> **What to work on**:
1. Which people and institutions are named in the article on the universe's age?
2. Quote the article on the universe's age from "The Universe Might" to "not 13.8 billion.", inclusive.

> **Text block**:
The Universe Might Be 2 Billion Years Younger Than We Thought
The exact age of the universe has long been up for debate. A new entrant into that debate claims the universe is significantly younger than previous estimates.
Scientists used what's known as "gravitational lensing" to track the movement of stars through their gravitational field's distortion, causing them to bend light.
The scientists caution that they only had access to two gravitational lenses. There's a large margin for error here.
Researchers at the Max Planck Institute in Germany now believe that the universe is actually 2 billion years younger than we previously thought. Based on observations noting the universe's recent rapid expansion, the scientists think the universe is under 12 billion years old, not 13.8 billion.
While the one star in view of Earth, the sun, appears to be stationary, stars actually slowly move just like almost any other astronomical entity. Astrophysicists are able to roughly date the universe by keeping a close record of the movement of stars, which they put into a number known as the Hubble constant (Ho), initially laid out by Edwin Hubble. It's seen as one of the most fundamental numbers in the study of astronomy; Harvard professor John Huchra once called it "arguably the most important cosmological discovery ever made."

> **Data for analysis**:
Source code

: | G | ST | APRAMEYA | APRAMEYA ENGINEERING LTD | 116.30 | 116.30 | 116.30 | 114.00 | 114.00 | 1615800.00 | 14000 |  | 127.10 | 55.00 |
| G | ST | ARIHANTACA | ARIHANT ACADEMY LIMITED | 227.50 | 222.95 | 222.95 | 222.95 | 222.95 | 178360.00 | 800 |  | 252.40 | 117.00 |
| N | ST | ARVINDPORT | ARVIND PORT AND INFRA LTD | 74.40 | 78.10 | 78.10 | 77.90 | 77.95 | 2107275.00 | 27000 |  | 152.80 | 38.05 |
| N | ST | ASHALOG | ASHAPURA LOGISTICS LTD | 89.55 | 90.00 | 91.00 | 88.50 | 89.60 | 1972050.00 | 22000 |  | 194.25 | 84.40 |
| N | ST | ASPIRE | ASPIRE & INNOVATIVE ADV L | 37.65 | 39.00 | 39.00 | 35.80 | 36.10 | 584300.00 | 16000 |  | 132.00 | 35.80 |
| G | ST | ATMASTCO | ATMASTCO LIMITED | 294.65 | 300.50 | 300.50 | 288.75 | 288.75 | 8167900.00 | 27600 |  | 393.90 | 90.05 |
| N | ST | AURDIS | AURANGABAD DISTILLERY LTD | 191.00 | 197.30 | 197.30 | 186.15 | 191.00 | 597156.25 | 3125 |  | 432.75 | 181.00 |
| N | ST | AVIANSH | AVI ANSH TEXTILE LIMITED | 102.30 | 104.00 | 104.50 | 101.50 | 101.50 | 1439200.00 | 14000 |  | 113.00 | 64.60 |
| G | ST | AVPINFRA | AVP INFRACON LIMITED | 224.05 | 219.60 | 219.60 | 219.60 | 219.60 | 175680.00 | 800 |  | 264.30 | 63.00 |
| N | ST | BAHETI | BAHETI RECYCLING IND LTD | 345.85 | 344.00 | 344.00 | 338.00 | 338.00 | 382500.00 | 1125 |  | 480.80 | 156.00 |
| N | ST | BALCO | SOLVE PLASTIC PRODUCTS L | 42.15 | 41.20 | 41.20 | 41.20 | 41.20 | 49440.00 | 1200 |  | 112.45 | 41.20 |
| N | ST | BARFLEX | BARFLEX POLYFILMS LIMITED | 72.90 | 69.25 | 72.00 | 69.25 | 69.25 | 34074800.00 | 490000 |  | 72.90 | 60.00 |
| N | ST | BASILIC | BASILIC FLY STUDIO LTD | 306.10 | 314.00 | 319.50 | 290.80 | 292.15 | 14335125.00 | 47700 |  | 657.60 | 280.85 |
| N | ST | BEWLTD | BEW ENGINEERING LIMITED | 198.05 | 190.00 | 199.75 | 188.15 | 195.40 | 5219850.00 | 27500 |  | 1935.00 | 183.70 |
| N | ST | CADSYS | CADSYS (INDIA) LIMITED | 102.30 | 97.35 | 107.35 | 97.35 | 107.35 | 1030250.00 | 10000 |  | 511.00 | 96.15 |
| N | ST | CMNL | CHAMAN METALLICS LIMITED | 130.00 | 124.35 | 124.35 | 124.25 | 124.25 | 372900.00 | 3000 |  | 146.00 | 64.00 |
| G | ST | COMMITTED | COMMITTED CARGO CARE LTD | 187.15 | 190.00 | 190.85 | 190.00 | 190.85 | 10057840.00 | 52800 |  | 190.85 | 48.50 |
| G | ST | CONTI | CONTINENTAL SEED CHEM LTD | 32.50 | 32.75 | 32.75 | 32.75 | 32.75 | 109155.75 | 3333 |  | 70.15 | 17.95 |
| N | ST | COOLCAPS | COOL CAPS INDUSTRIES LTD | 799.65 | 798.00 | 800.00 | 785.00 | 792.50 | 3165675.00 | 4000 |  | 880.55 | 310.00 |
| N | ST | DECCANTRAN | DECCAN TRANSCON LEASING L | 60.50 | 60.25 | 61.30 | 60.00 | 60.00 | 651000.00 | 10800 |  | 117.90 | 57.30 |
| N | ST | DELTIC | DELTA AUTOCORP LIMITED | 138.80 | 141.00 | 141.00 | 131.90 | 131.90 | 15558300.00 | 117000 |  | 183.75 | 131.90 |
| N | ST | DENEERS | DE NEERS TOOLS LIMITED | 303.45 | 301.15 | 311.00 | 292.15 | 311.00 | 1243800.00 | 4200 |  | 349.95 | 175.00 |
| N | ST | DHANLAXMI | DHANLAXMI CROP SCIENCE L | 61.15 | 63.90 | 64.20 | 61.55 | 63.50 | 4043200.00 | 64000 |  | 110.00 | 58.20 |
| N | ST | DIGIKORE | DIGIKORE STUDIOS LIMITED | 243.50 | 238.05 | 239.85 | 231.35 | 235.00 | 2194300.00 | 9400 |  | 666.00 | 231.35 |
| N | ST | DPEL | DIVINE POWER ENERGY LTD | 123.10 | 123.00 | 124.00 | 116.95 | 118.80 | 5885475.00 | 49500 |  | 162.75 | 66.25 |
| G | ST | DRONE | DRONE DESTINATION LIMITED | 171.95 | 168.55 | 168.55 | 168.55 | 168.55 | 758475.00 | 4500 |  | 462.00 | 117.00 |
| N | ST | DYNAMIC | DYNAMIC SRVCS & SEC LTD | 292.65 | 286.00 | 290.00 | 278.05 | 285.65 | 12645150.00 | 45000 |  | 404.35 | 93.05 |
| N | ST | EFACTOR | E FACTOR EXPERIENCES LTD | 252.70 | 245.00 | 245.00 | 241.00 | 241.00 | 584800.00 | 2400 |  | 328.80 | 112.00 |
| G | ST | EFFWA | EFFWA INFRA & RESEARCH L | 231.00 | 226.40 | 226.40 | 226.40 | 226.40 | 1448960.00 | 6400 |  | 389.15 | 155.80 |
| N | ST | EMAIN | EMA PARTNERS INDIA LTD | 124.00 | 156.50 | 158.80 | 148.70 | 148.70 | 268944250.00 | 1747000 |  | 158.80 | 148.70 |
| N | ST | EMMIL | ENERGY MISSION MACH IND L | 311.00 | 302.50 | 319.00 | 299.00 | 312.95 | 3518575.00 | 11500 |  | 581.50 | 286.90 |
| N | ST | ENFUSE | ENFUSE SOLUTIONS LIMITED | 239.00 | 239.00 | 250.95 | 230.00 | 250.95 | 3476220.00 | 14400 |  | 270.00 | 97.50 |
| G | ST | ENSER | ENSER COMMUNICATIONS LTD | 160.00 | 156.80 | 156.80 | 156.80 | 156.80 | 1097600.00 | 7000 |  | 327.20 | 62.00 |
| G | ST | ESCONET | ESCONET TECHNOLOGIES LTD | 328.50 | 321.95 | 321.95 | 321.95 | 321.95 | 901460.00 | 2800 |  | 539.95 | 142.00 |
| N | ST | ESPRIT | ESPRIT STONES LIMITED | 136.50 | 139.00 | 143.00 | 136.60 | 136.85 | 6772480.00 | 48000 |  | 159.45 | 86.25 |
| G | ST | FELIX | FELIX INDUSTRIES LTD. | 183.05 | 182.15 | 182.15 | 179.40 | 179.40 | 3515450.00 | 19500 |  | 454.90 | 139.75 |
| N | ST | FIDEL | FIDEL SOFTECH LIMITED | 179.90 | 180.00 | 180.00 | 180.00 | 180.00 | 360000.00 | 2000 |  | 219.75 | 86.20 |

> **Solutions by task**:
1. Max Planck Institute, Edwin Hubble, Harvard, John Huchra

2.
The Universe Might Be 2 Billion Years Younger Than We Thought
The exact age of the universe has long been up for debate. A new entrant into that debate claims the universe is significantly younger than previous estimates.
Scientists used what's known as "gravitational lensing" to track the movement of stars through their gravitational field's distortion, causing them to bend light.
The scientists caution that they only had access to two gravitational lenses. There's a large margin for error here.
Researchers at the Max Planck Institute in Germany now believe that the universe is actually 2 billion years younger than we previously thought. Based on observations noting the universe's recent rapid expansion, the scientists think the universe is under 12 billion years old, not 13.8 billion.